Bay Area Teacher Tweets About Wanting to Stab Students By Damian Trujillo and NBC Bay Area Staff
A Bay Area teacher has been reprimanded after she reportedly tweeted that she wanted to stab some students and that her "trigger finger is itchy." Cheryl Hurd reports.
Friday, Aug 29, 2014
A teacher in California's Bay Area has been reprimanded after she reportedly tweeted that she wanted to stab some students and that her "trigger finger is itchy."
The Oakland Tribune reported Newark Memorial High School administrators disciplined teacher Krista Hodges with a written reprimand, but she remains in the classroom as the new school year begins. The tweets, which were sprinkled with obscene language, were posted before the end of the last school year, in June. The tweets have since vanished from her account.
Some parents said they found the posts insulting. One tweet allegedly insinuated that Hodges wanted to dump hot coffee on some of her students.
“I have a student here. He was expelled when he was a freshman for saying something to a teacher. They kicked him out of school. So now this is going on with this teacher, and I don’t feel it’s acceptable," parent Angela Newell said. “I feel that she should be able to receive the same punishment he did – get expelled from the district.”
Hodges told the newspaper she has apologized, saying she was only kidding, and realizes she acted unprofessionally.
The district had no comment on the issue, but one parent told NBC Bay Area on Thursday that she plans to start a campaign to get the teacher fired.

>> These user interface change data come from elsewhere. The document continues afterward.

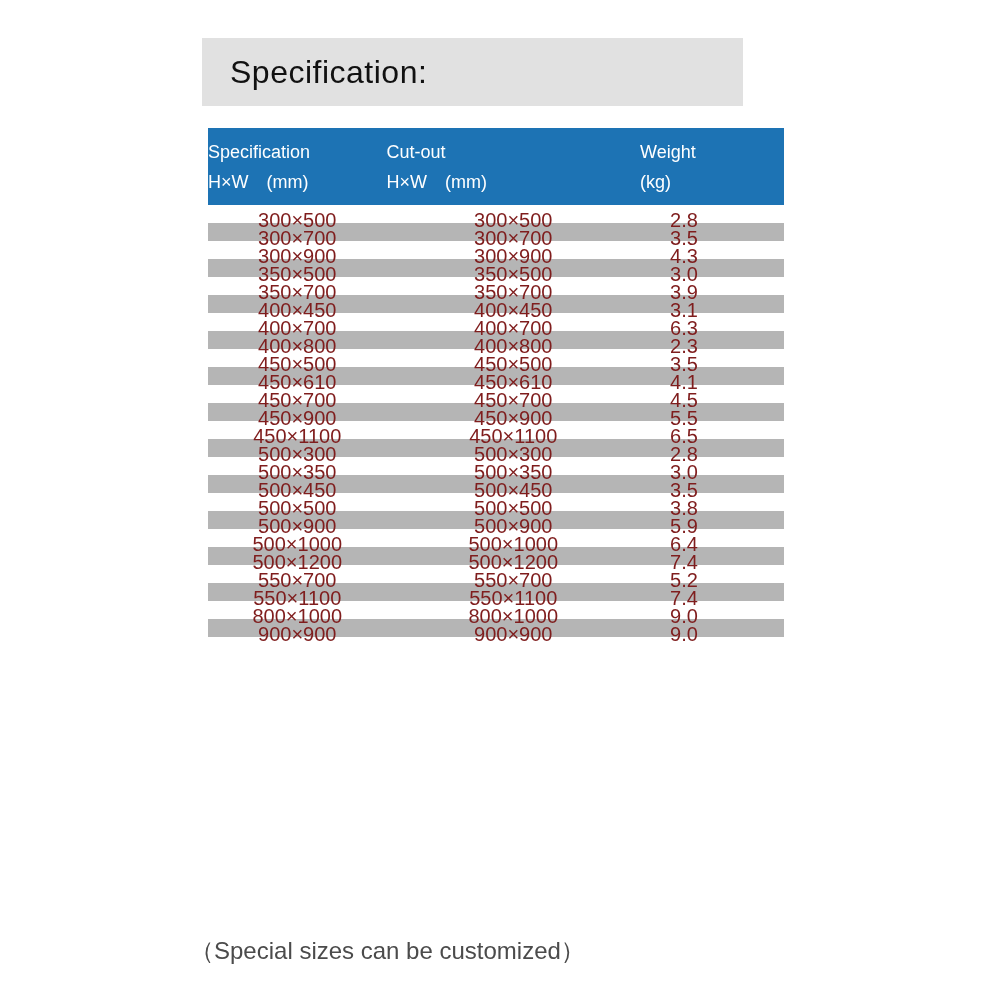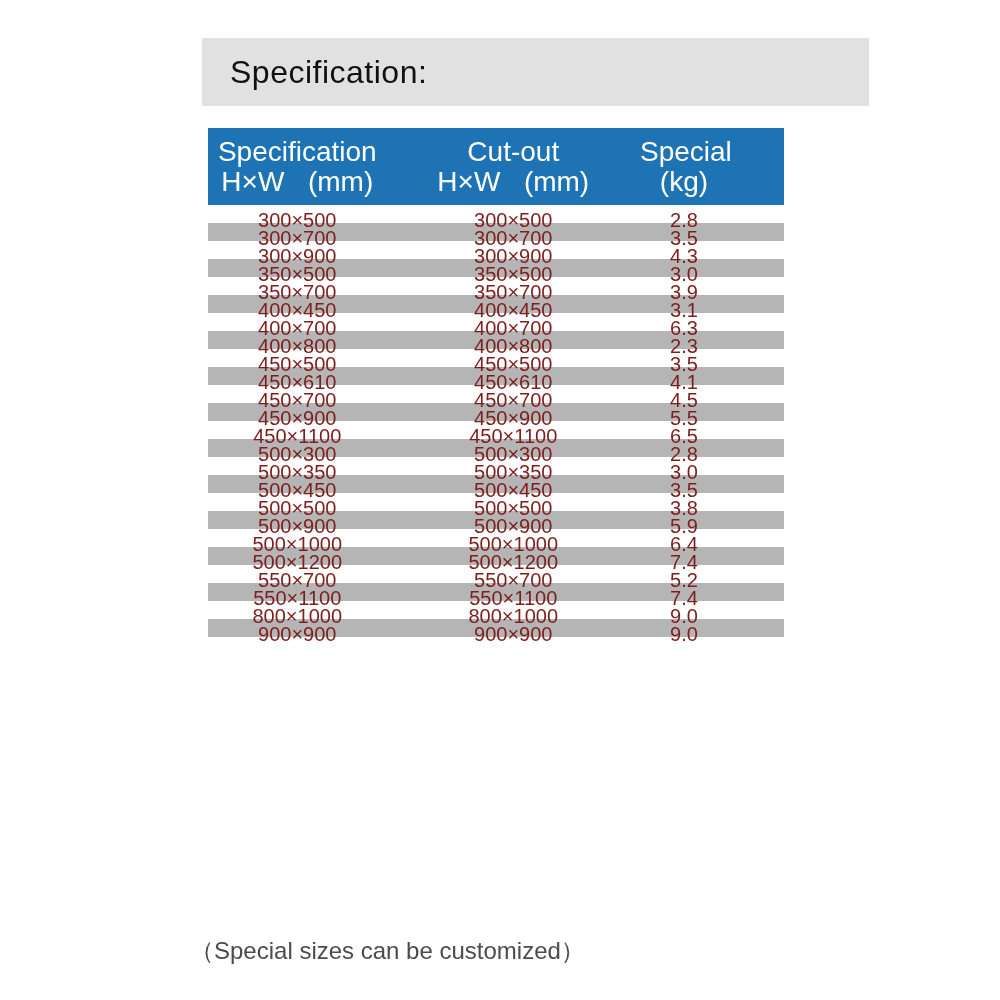--- a/index.html
+++ b/index.html
@@ -15,7 +15,7 @@
   .banner {
     position: absolute;
     left: 202px; top: 38px;
-    width: 667px; height: 68px;
+    width: 541px; height: 68px;
     background: var(--banner-gray, #e1e1e1);
     display: flex;
     align-items: center;

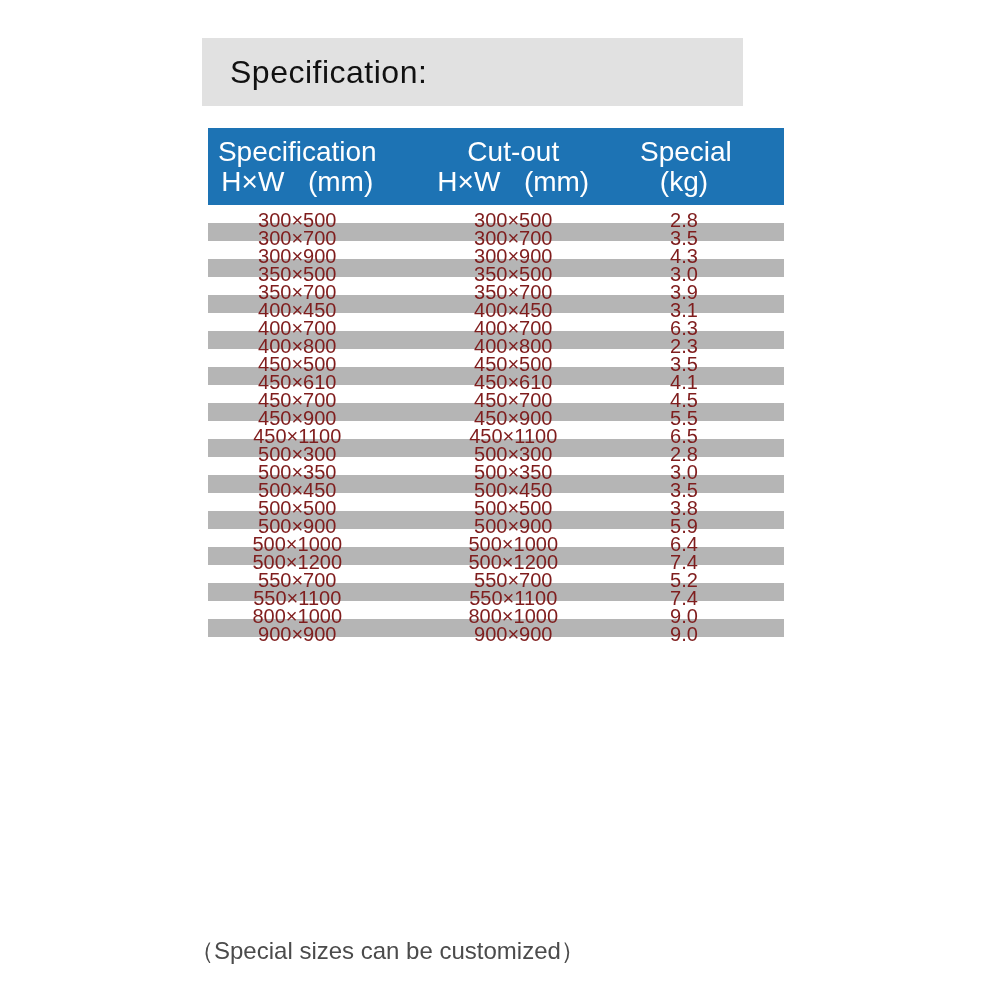--- a/index.html
+++ b/index.html
@@ -41,8 +41,7 @@
     align-items: center;
   }
   .th {
-    text-align: center;
-    font-size: 28px;
+    font-size: 18px;
     line-height: 30px;
     font-weight: 400;
   }

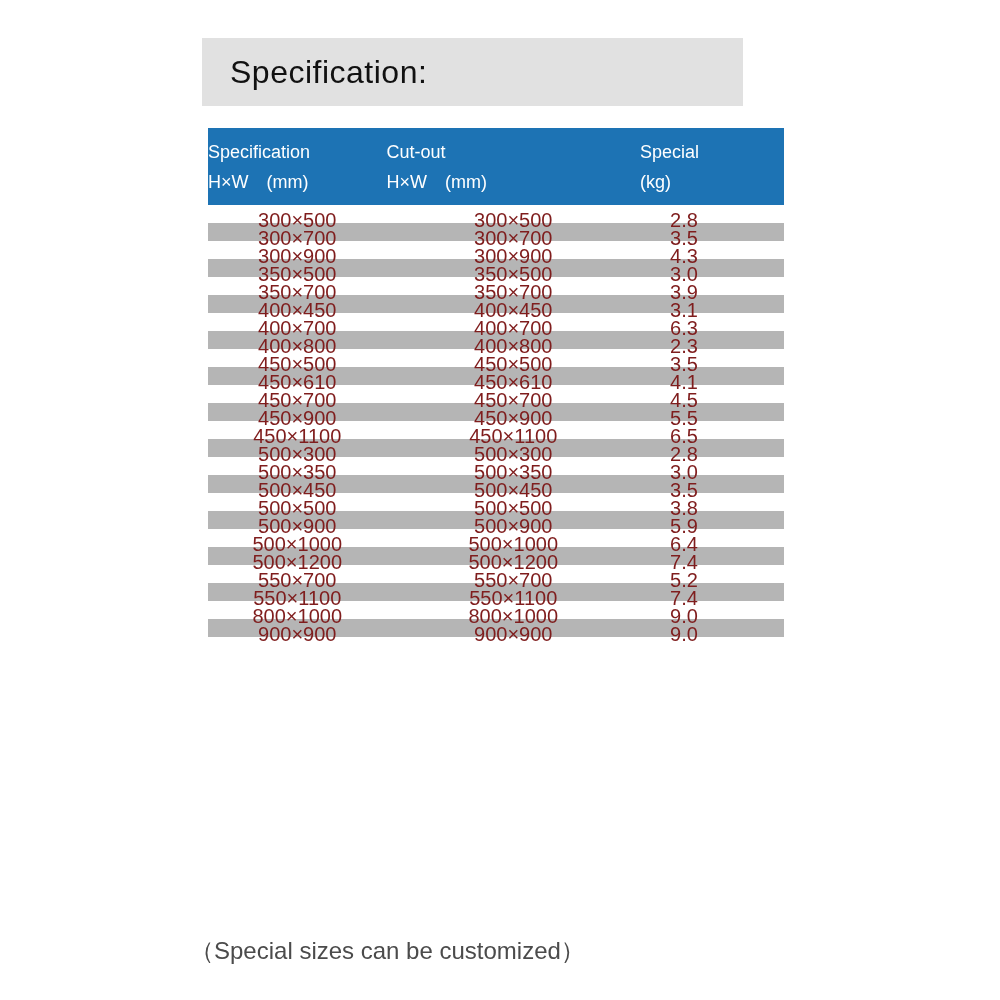--- a/index.html
+++ b/index.html
@@ -86,7 +86,7 @@
         <div class="l2">H×W  (mm)</div>
       </div>
       <div class="th col3">
-        <div>Special</div>
+        <div>Weight</div>
         <div class="l2">(kg)</div>
       </div>
     </div>

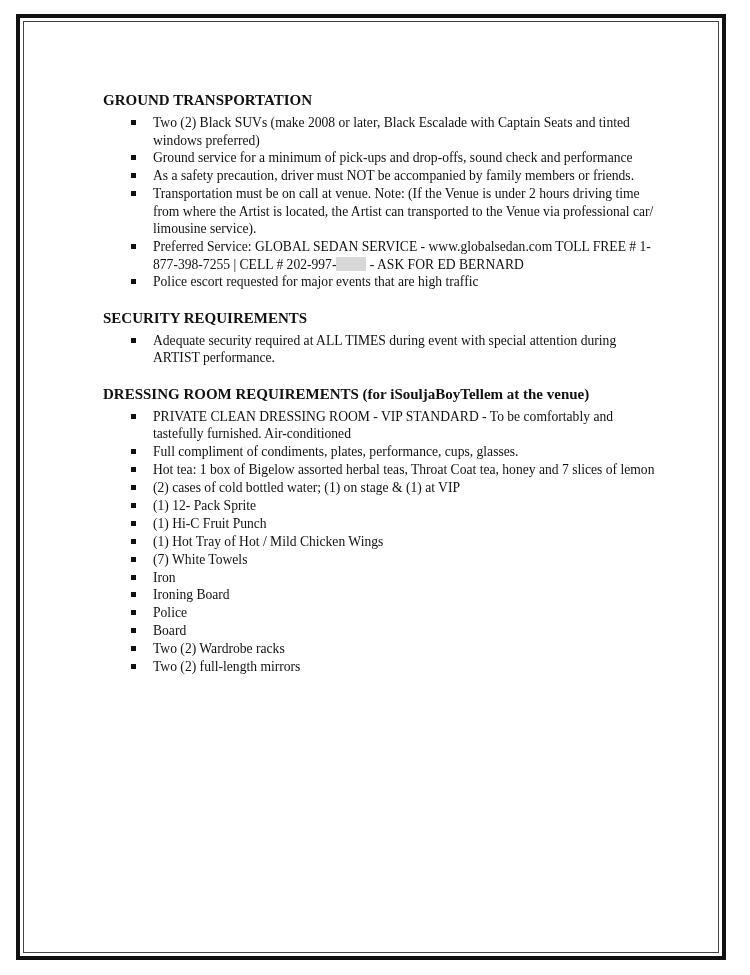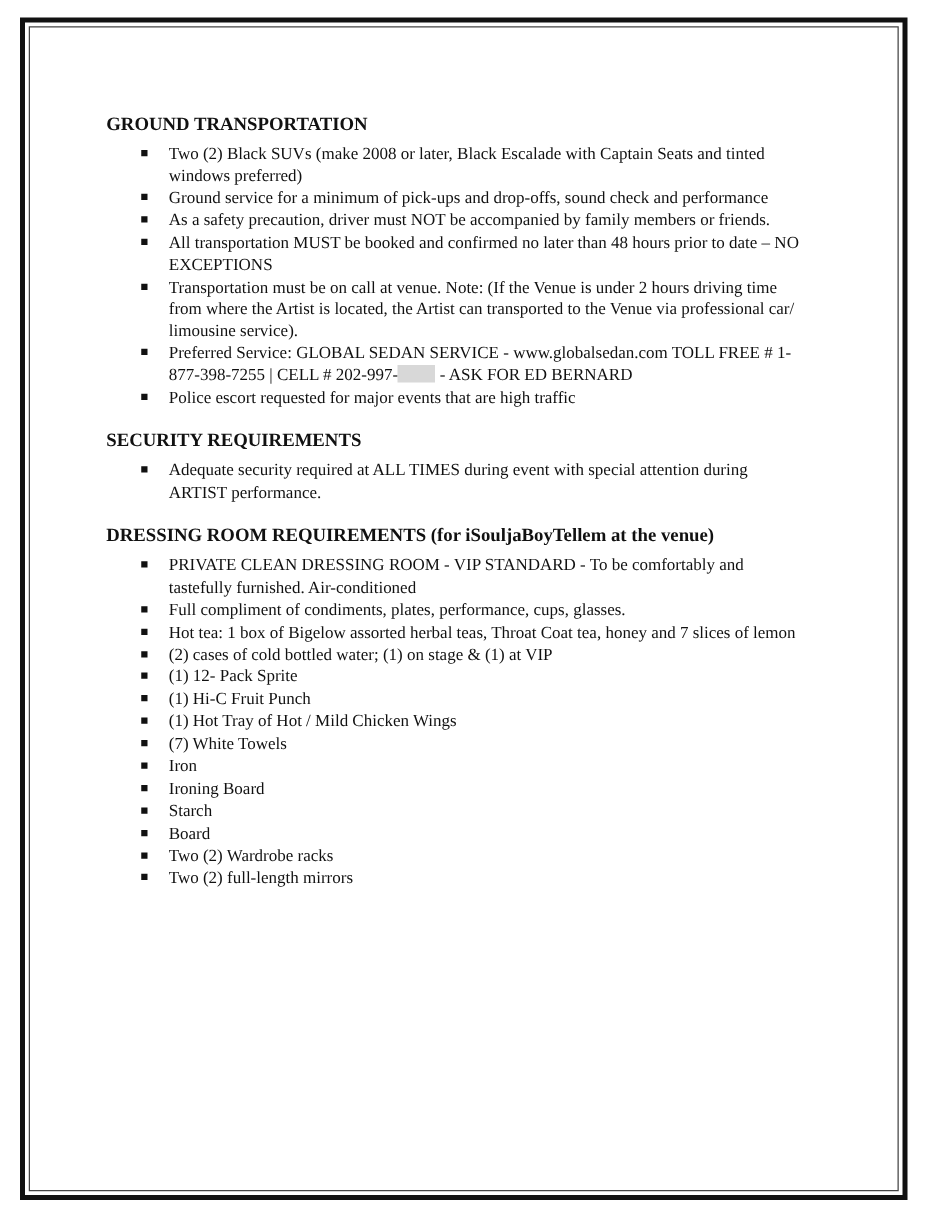--- a/index.html
+++ b/index.html
@@ -35,7 +35,7 @@
   }
   .content {
     position: absolute;
-    left: 85px;
+    left: 103px;
     top: 91px;
     width: 560px;
   }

"I know the kids love her, but I think she should be fired," parent Vanessa Chavez said. "She should not work in the school -- it's not OK, it's unacceptable."
On Twitter, fittingly, Hodges appeared Thursday to be getting some support from students, including one who wrote that the "tweets were blown up into a bigger deal than what it was. Everyone vents."
Meanwhile, the Newark Police Department is taking the incident seriously and investigating.
"I think the concern is safety of everybody -- the admin, students, teacher, faculty," Cmdr. Mike Carroll said. "Concerned about everybody's safety. It doesn't matter where the threat is coming from."